> _What to produce_
When you reproduce the data, keep every word exactly as it stands and leave the pictures out.

> _Listed records_
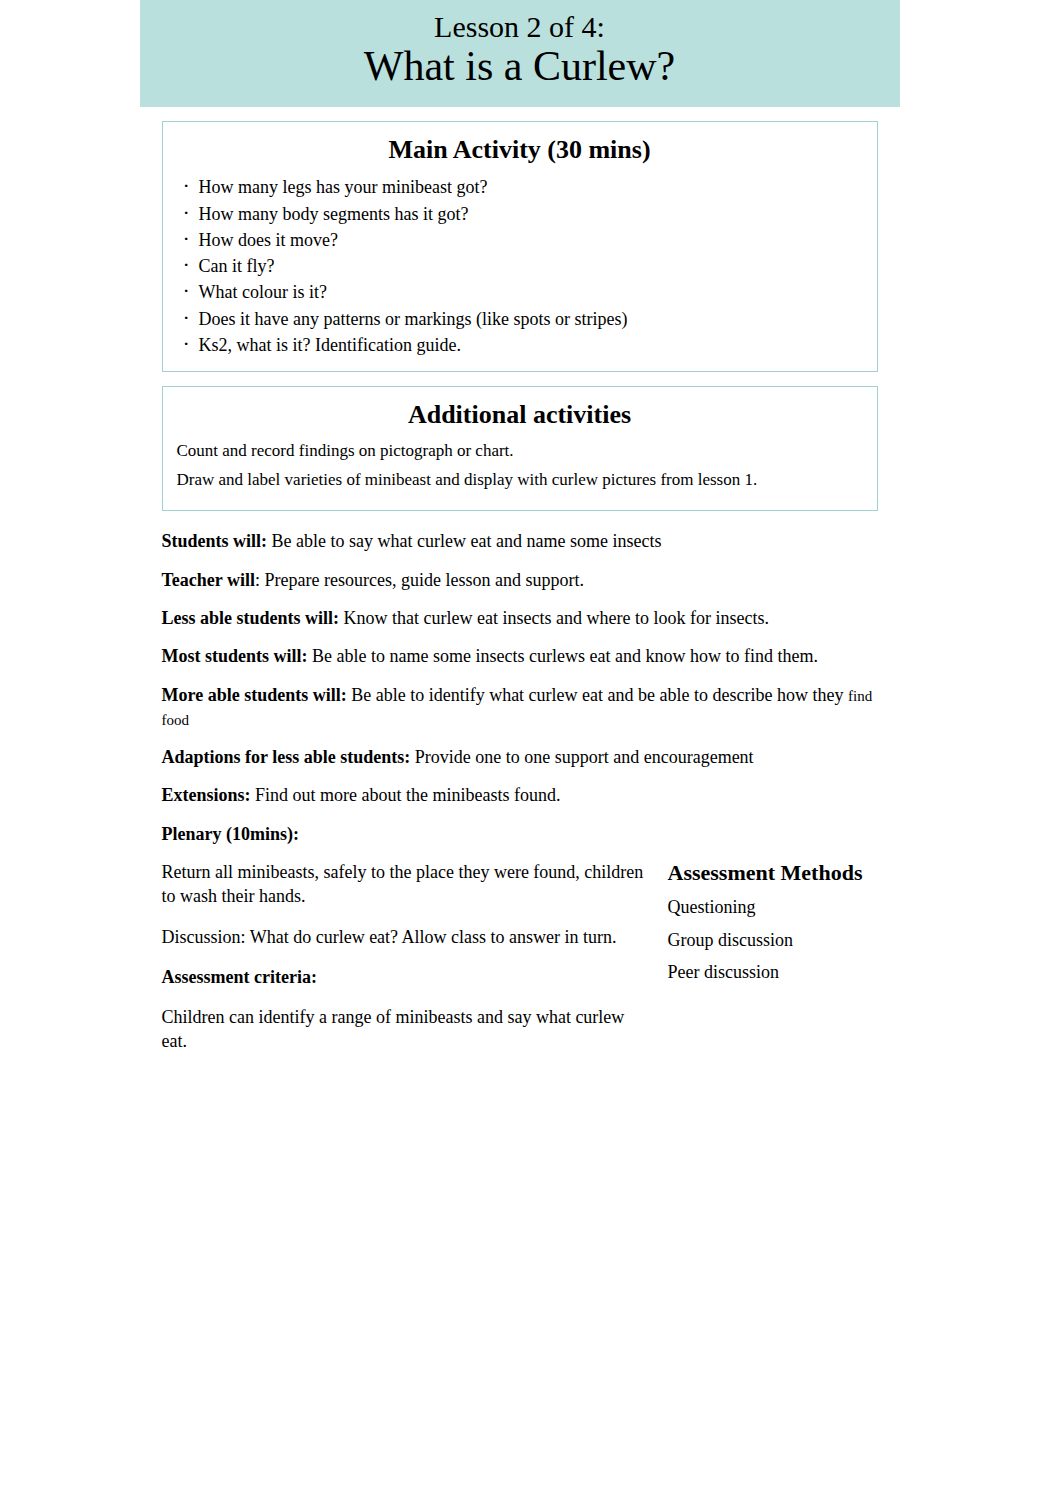Lesson 2 of 4:
What is a Curlew?
Main Activity (30 mins)
How many legs has your minibeast got?
How many body segments has it got?
How does it move?
Can it fly?
What colour is it?
Does it have any patterns or markings (like spots or stripes)
Ks2, what is it? Identification guide.
Additional activities
Count and record findings on pictograph or chart.
Draw and label varieties of minibeast and display with curlew pictures from lesson 1.
Students will: Be able to say what curlew eat and name some insects
Teacher will: Prepare resources, guide lesson and support.
Less able students will: Know that curlew eat insects and where to look for insects.
Most students will: Be able to name some insects curlews eat and know how to find them.
More able students will: Be able to identify what curlew eat and be able to describe how they find food
Adaptions for less able students: Provide one to one support and encouragement
Extensions: Find out more about the minibeasts found.
Plenary (10mins):
Return all minibeasts, safely to the place they were found, children to wash their hands.
Discussion: What do curlew eat? Allow class to answer in turn.
Assessment criteria:
Children can identify a range of minibeasts and say what curlew eat.
Assessment Methods
Questioning
Group discussion
Peer discussion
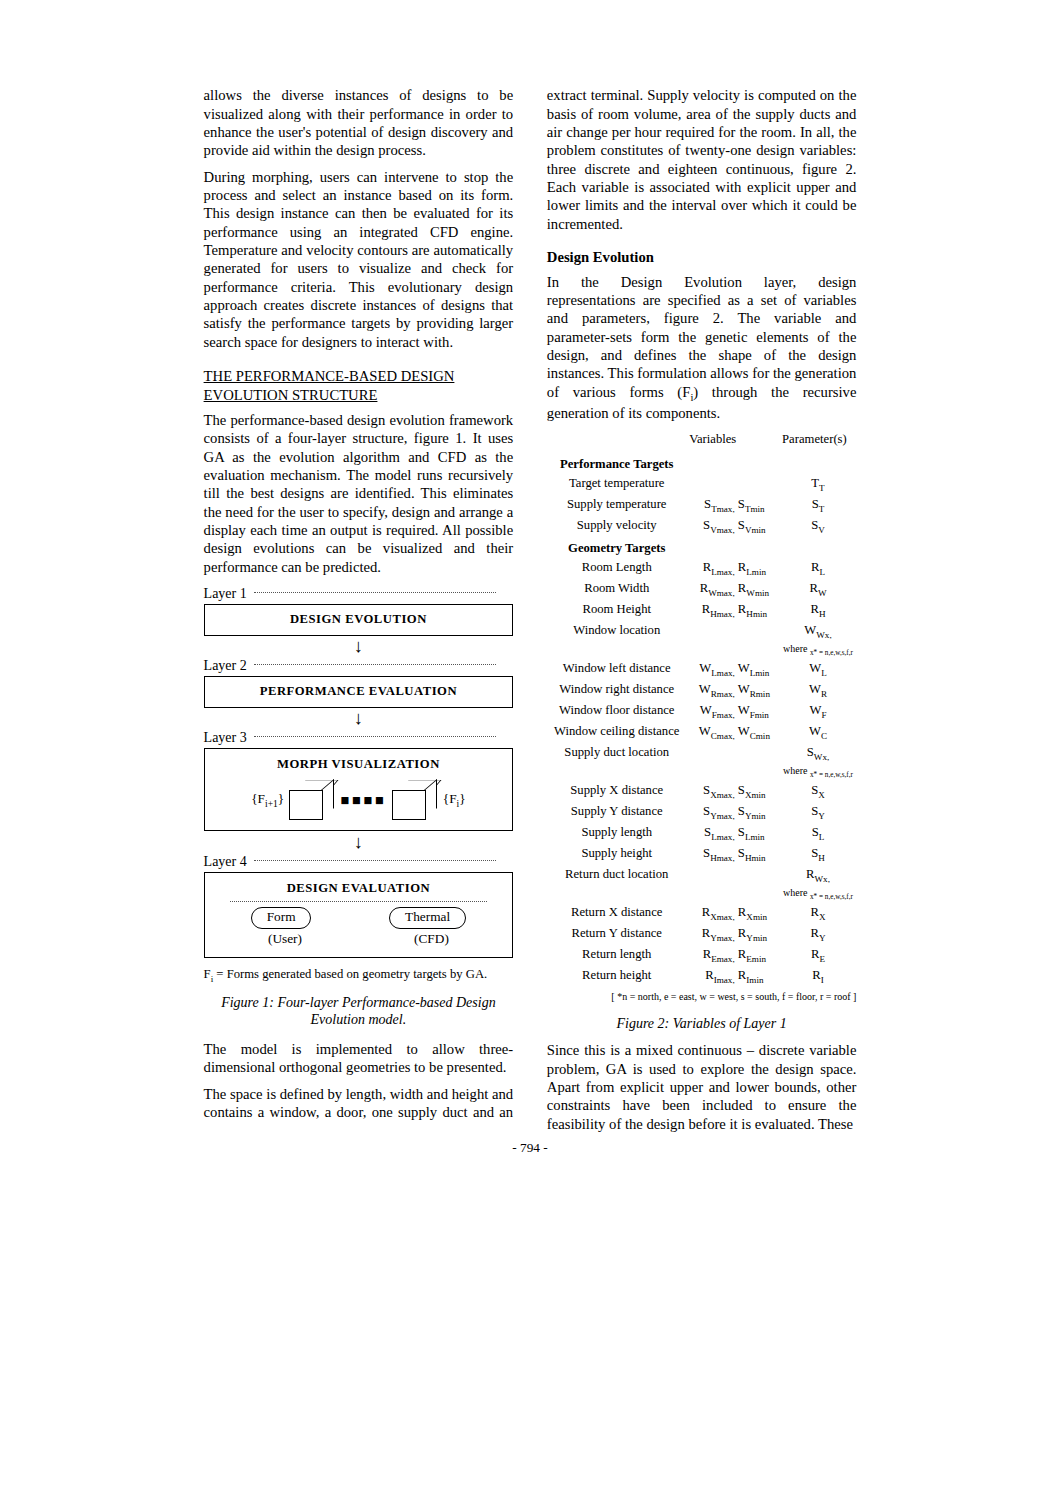allows the diverse instances of designs to be visualized along with their performance in order to enhance the user's potential of design discovery and provide aid within the design process.
During morphing, users can intervene to stop the process and select an instance based on its form. This design instance can then be evaluated for its performance using an integrated CFD engine. Temperature and velocity contours are automatically generated for users to visualize and check for performance criteria. This evolutionary design approach creates discrete instances of designs that satisfy the performance targets by providing larger search space for designers to interact with.
The Performance-based Design Evolution Structure
The performance-based design evolution framework consists of a four-layer structure, figure 1. It uses GA as the evolution algorithm and CFD as the evaluation mechanism. The model runs recursively till the best designs are identified. This eliminates the need for the user to specify, design and arrange a display each time an output is required. All possible design evolutions can be visualized and their performance can be predicted.
Layer 1
DESIGN EVOLUTION
↓
Layer 2
PERFORMANCE EVALUATION
↓
Layer 3
MORPH VISUALIZATION
{Fi+1} ■■■■ {Fi}
↓
Layer 4
DESIGN EVALUATION
Form Thermal
(User) (CFD)
Fi = Forms generated based on geometry targets by GA.
Figure 1: Four-layer Performance-based Design Evolution model.
The model is implemented to allow three-dimensional orthogonal geometries to be presented.
The space is defined by length, width and height and contains a window, a door, one supply duct and an extract terminal. Supply velocity is computed on the basis of room volume, area of the supply ducts and air change per hour required for the room. In all, the problem constitutes of twenty-one design variables: three discrete and eighteen continuous, figure 2. Each variable is associated with explicit upper and lower limits and the interval over which it could be incremented.
Design Evolution
In the Design Evolution layer, design representations are specified as a set of variables and parameters, figure 2. The variable and parameter-sets form the genetic elements of the design, and defines the shape of the design instances. This formulation allows for the generation of various forms (Fi) through the recursive generation of its components.
| | Variables | Parameter(s) |
| --- | --- | --- |
| Performance Targets | | |
| Target temperature | | T T |
| Supply temperature | S Tmax, S Tmin | S T |
| Supply velocity | S Vmax, S Vmin | S V |
| Geometry Targets | | |
| Room Length | R Lmax, R Lmin | R L |
| Room Width | R Wmax, R Wmin | R W |
| Room Height | R Hmax, R Hmin | R H |
| Window location | | W Wx, where x* = n,e,w,s,f,r |
| Window left distance | W Lmax, W Lmin | W L |
| Window right distance | W Rmax, W Rmin | W R |
| Window floor distance | W Fmax, W Fmin | W F |
| Window ceiling distance | W Cmax, W Cmin | W C |
| Supply duct location | | S Wx, where x* = n,e,w,s,f,r |
| Supply X distance | S Xmax, S Xmin | S X |
| Supply Y distance | S Ymax, S Ymin | S Y |
| Supply length | S Lmax, S Lmin | S L |
| Supply height | S Hmax, S Hmin | S H |
| Return duct location | | R Wx, where x* = n,e,w,s,f,r |
| Return X distance | R Xmax, R Xmin | R X |
| Return Y distance | R Ymax, R Ymin | R Y |
| Return length | R Emax, R Emin | R E |
| Return height | R Imax, R Imin | R I |
[ *n = north, e = east, w = west, s = south, f = floor, r = roof ]
Figure 2: Variables of Layer 1
Since this is a mixed continuous – discrete variable problem, GA is used to explore the design space. Apart from explicit upper and lower bounds, other constraints have been included to ensure the feasibility of the design before it is evaluated. These
- 794 -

> _Output for this task_
Lesson 2 of 4:
What is a Curlew?
Main Activity (30 mins)
How many legs has your minibeast got?
How many body segments has it got?
How does it move?
Can it fly?
What colour is it?
Does it have any patterns or markings (like spots or stripes)
Ks2, what is it? Identification guide.
Additional activities
Count and record findings on pictograph or chart.
Draw and label varieties of minibeast and display with curlew pictures from lesson 1.
Students will: Be able to say what curlew eat and name some insects
Teacher will: Prepare resources, guide lesson and support.
Less able students will: Know that curlew eat insects and where to look for insects.
Most students will: Be able to name some insects curlews eat and know how to find them.
More able students will: Be able to identify what curlew eat and be able to describe how they find food
Adaptions for less able students: Provide one to one support and encouragement
Extensions: Find out more about the minibeasts found.
Plenary (10mins):
Return all minibeasts, safely to the place they were found, children to wash their hands.
Discussion: What do curlew eat? Allow class to answer in turn.
Assessment criteria:
Children can identify a range of minibeasts and say what curlew eat.
Assessment Methods
Questioning
Group discussion
Peer discussion
allows the diverse instances of designs to be visualized along with their performance in order to enhance the user's potential of design discovery and provide aid within the design process.
During morphing, users can intervene to stop the process and select an instance based on its form. This design instance can then be evaluated for its performance using an integrated CFD engine. Temperature and velocity contours are automatically generated for users to visualize and check for performance criteria. This evolutionary design approach creates discrete instances of designs that satisfy the performance targets by providing larger search space for designers to interact with.
The Performance-based Design Evolution Structure
The performance-based design evolution framework consists of a four-layer structure, figure 1. It uses GA as the evolution algorithm and CFD as the evaluation mechanism. The model runs recursively till the best designs are identified. This eliminates the need for the user to specify, design and arrange a display each time an output is required. All possible design evolutions can be visualized and their performance can be predicted.
Layer 1
DESIGN EVOLUTION
↓
Layer 2
PERFORMANCE EVALUATION
↓
Layer 3
MORPH VISUALIZATION
{Fi+1} ■■■■ {Fi}
↓
Layer 4
DESIGN EVALUATION
Form Thermal
(User) (CFD)
Fi = Forms generated based on geometry targets by GA.
Figure 1: Four-layer Performance-based Design Evolution model.
The model is implemented to allow three-dimensional orthogonal geometries to be presented.
The space is defined by length, width and height and contains a window, a door, one supply duct and an extract terminal. Supply velocity is computed on the basis of room volume, area of the supply ducts and air change per hour required for the room. In all, the problem constitutes of twenty-one design variables: three discrete and eighteen continuous, figure 2. Each variable is associated with explicit upper and lower limits and the interval over which it could be incremented.
Design Evolution
In the Design Evolution layer, design representations are specified as a set of variables and parameters, figure 2. The variable and parameter-sets form the genetic elements of the design, and defines the shape of the design instances. This formulation allows for the generation of various forms (Fi) through the recursive generation of its components.
| | Variables | Parameter(s) |
| --- | --- | --- |
| Performance Targets | | |
| Target temperature | | T T |
| Supply temperature | S Tmax, S Tmin | S T |
| Supply velocity | S Vmax, S Vmin | S V |
| Geometry Targets | | |
| Room Length | R Lmax, R Lmin | R L |
| Room Width | R Wmax, R Wmin | R W |
| Room Height | R Hmax, R Hmin | R H |
| Window location | | W Wx, where x* = n,e,w,s,f,r |
| Window left distance | W Lmax, W Lmin | W L |
| Window right distance | W Rmax, W Rmin | W R |
| Window floor distance | W Fmax, W Fmin | W F |
| Window ceiling distance | W Cmax, W Cmin | W C |
| Supply duct location | | S Wx, where x* = n,e,w,s,f,r |
| Supply X distance | S Xmax, S Xmin | S X |
| Supply Y distance | S Ymax, S Ymin | S Y |
| Supply length | S Lmax, S Lmin | S L |
| Supply height | S Hmax, S Hmin | S H |
| Return duct location | | R Wx, where x* = n,e,w,s,f,r |
| Return X distance | R Xmax, R Xmin | R X |
| Return Y distance | R Ymax, R Ymin | R Y |
| Return length | R Emax, R Emin | R E |
| Return height | R Imax, R Imin | R I |
[ *n = north, e = east, w = west, s = south, f = floor, r = roof ]
Figure 2: Variables of Layer 1
Since this is a mixed continuous – discrete variable problem, GA is used to explore the design space. Apart from explicit upper and lower bounds, other constraints have been included to ensure the feasibility of the design before it is evaluated. These
- 794 -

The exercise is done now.